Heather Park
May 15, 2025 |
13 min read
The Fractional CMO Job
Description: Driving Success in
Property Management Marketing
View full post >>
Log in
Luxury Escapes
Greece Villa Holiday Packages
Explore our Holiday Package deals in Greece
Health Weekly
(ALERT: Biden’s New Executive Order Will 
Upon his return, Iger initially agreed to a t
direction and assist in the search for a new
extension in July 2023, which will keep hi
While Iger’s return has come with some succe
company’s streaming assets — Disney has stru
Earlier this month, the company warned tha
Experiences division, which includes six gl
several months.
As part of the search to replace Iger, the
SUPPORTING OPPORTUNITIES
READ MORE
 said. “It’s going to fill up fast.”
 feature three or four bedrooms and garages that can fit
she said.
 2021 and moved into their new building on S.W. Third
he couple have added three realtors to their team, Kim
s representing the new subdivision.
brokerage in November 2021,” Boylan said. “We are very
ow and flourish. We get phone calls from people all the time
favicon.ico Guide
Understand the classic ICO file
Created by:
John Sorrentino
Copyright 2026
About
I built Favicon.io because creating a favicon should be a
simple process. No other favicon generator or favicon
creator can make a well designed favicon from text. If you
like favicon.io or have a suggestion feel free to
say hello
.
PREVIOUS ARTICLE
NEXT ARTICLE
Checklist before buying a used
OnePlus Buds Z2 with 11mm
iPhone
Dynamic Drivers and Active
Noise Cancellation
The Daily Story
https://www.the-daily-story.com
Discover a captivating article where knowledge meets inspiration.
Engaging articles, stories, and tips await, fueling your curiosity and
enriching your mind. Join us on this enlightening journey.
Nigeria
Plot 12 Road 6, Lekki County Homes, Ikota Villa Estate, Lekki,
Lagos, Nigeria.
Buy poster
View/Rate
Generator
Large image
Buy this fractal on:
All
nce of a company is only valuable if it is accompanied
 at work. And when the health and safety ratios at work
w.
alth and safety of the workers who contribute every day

# # # # # # #

### Task details
Return the whole listing, word for word.

### Solution
Heather Park
May 15, 2025 |
13 min read
The Fractional CMO Job
Description: Driving Success in
Property Management Marketing
View full post >>
Log in
Luxury Escapes
Greece Villa Holiday Packages
Explore our Holiday Package deals in Greece
Health Weekly
(ALERT: Biden’s New Executive Order Will 
Upon his return, Iger initially agreed to a t
direction and assist in the search for a new
extension in July 2023, which will keep hi
While Iger’s return has come with some succe
company’s streaming assets — Disney has stru
Earlier this month, the company warned tha
Experiences division, which includes six gl
several months.
As part of the search to replace Iger, the
SUPPORTING OPPORTUNITIES
READ MORE
 said. “It’s going to fill up fast.”
 feature three or four bedrooms and garages that can fit
she said.
 2021 and moved into their new building on S.W. Third
he couple have added three realtors to their team, Kim
s representing the new subdivision.
brokerage in November 2021,” Boylan said. “We are very
ow and flourish. We get phone calls from people all the time
favicon.ico Guide
Understand the classic ICO file
Created by:
John Sorrentino
Copyright 2026
About
I built Favicon.io because creating a favicon should be a
simple process. No other favicon generator or favicon
creator can make a well designed favicon from text. If you
like favicon.io or have a suggestion feel free to
say hello
.
PREVIOUS ARTICLE
NEXT ARTICLE
Checklist before buying a used
OnePlus Buds Z2 with 11mm
iPhone
Dynamic Drivers and Active
Noise Cancellation
The Daily Story
https://www.the-daily-story.com
Discover a captivating article where knowledge meets inspiration.
Engaging articles, stories, and tips await, fueling your curiosity and
enriching your mind. Join us on this enlightening journey.
Nigeria
Plot 12 Road 6, Lekki County Homes, Ikota Villa Estate, Lekki,
Lagos, Nigeria.
Buy poster
View/Rate
Generator
Large image
Buy this fractal on:
All
nce of a company is only valuable if it is accompanied
 at work. And when the health and safety ratios at work
w.
alth and safety of the workers who contribute every day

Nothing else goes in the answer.